- TASK REQUIREMENTS
Retype the data below without altering anything.

=-=-=-=-=

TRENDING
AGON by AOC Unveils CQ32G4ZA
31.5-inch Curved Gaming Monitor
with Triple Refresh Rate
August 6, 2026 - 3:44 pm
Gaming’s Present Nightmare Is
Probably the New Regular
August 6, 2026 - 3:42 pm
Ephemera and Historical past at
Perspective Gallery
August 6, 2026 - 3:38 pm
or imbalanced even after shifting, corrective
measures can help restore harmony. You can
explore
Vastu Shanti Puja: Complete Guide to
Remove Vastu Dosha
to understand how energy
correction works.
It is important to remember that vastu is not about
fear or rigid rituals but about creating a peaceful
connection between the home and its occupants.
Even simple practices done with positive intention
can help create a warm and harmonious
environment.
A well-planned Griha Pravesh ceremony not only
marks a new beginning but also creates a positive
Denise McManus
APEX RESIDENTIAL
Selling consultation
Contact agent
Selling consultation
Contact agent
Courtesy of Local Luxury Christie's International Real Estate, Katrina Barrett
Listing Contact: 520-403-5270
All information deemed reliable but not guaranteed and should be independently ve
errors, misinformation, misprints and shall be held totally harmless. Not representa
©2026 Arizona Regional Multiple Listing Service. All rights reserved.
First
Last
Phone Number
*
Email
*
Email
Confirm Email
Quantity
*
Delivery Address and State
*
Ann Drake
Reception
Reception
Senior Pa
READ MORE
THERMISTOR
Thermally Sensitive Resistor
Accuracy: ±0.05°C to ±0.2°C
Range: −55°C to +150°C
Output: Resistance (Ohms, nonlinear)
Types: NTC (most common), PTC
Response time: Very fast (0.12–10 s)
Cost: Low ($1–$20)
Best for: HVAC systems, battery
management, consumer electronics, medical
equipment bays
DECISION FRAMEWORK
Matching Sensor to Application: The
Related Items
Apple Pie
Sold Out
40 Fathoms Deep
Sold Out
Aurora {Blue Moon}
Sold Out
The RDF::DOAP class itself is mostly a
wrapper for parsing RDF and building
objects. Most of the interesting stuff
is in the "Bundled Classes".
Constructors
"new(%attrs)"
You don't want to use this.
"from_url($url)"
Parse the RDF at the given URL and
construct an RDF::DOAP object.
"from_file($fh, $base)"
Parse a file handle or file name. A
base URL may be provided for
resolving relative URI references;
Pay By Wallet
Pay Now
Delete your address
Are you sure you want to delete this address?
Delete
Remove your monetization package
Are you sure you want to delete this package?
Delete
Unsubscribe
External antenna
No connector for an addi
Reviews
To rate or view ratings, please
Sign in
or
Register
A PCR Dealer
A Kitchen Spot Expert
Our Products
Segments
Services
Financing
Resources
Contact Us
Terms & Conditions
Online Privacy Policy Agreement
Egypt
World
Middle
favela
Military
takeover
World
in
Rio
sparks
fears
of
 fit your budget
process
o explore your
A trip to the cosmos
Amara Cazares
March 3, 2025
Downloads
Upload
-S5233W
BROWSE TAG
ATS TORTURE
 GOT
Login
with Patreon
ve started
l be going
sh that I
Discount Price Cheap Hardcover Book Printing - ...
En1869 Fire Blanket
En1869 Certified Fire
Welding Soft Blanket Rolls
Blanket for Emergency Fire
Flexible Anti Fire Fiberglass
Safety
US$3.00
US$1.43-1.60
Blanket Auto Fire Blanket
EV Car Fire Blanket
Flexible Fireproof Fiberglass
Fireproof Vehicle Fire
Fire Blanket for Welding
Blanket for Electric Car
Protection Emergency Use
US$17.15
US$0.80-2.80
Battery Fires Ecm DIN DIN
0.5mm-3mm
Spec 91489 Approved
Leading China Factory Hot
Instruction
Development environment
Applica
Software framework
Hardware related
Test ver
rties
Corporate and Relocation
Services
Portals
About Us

=-=-=-=-=

- WRITTEN SOLUTION
TRENDING
AGON by AOC Unveils CQ32G4ZA
31.5-inch Curved Gaming Monitor
with Triple Refresh Rate
August 6, 2026 - 3:44 pm
Gaming’s Present Nightmare Is
Probably the New Regular
August 6, 2026 - 3:42 pm
Ephemera and Historical past at
Perspective Gallery
August 6, 2026 - 3:38 pm
or imbalanced even after shifting, corrective
measures can help restore harmony. You can
explore
Vastu Shanti Puja: Complete Guide to
Remove Vastu Dosha
to understand how energy
correction works.
It is important to remember that vastu is not about
fear or rigid rituals but about creating a peaceful
connection between the home and its occupants.
Even simple practices done with positive intention
can help create a warm and harmonious
environment.
A well-planned Griha Pravesh ceremony not only
marks a new beginning but also creates a positive
Denise McManus
APEX RESIDENTIAL
Selling consultation
Contact agent
Selling consultation
Contact agent
Courtesy of Local Luxury Christie's International Real Estate, Katrina Barrett
Listing Contact: 520-403-5270
All information deemed reliable but not guaranteed and should be independently ve
errors, misinformation, misprints and shall be held totally harmless. Not representa
©2026 Arizona Regional Multiple Listing Service. All rights reserved.
First
Last
Phone Number
*
Email
*
Email
Confirm Email
Quantity
*
Delivery Address and State
*
Ann Drake
Reception
Reception
Senior Pa
READ MORE
THERMISTOR
Thermally Sensitive Resistor
Accuracy: ±0.05°C to ±0.2°C
Range: −55°C to +150°C
Output: Resistance (Ohms, nonlinear)
Types: NTC (most common), PTC
Response time: Very fast (0.12–10 s)
Cost: Low ($1–$20)
Best for: HVAC systems, battery
management, consumer electronics, medical
equipment bays
DECISION FRAMEWORK
Matching Sensor to Application: The
Related Items
Apple Pie
Sold Out
40 Fathoms Deep
Sold Out
Aurora {Blue Moon}
Sold Out
The RDF::DOAP class itself is mostly a
wrapper for parsing RDF and building
objects. Most of the interesting stuff
is in the "Bundled Classes".
Constructors
"new(%attrs)"
You don't want to use this.
"from_url($url)"
Parse the RDF at the given URL and
construct an RDF::DOAP object.
"from_file($fh, $base)"
Parse a file handle or file name. A
base URL may be provided for
resolving relative URI references;
Pay By Wallet
Pay Now
Delete your address
Are you sure you want to delete this address?
Delete
Remove your monetization package
Are you sure you want to delete this package?
Delete
Unsubscribe
External antenna
No connector for an addi
Reviews
To rate or view ratings, please
Sign in
or
Register
A PCR Dealer
A Kitchen Spot Expert
Our Products
Segments
Services
Financing
Resources
Contact Us
Terms & Conditions
Online Privacy Policy Agreement
Egypt
World
Middle
favela
Military
takeover
World
in
Rio
sparks
fears
of
 fit your budget
process
o explore your
A trip to the cosmos
Amara Cazares
March 3, 2025
Downloads
Upload
-S5233W
BROWSE TAG
ATS TORTURE
 GOT
Login
with Patreon
ve started
l be going
sh that I
Discount Price Cheap Hardcover Book Printing - ...
En1869 Fire Blanket
En1869 Certified Fire
Welding Soft Blanket Rolls
Blanket for Emergency Fire
Flexible Anti Fire Fiberglass
Safety
US$3.00
US$1.43-1.60
Blanket Auto Fire Blanket
EV Car Fire Blanket
Flexible Fireproof Fiberglass
Fireproof Vehicle Fire
Fire Blanket for Welding
Blanket for Electric Car
Protection Emergency Use
US$17.15
US$0.80-2.80
Battery Fires Ecm DIN DIN
0.5mm-3mm
Spec 91489 Approved
Leading China Factory Hot
Instruction
Development environment
Applica
Software framework
Hardware related
Test ver
rties
Corporate and Relocation
Services
Portals
About Us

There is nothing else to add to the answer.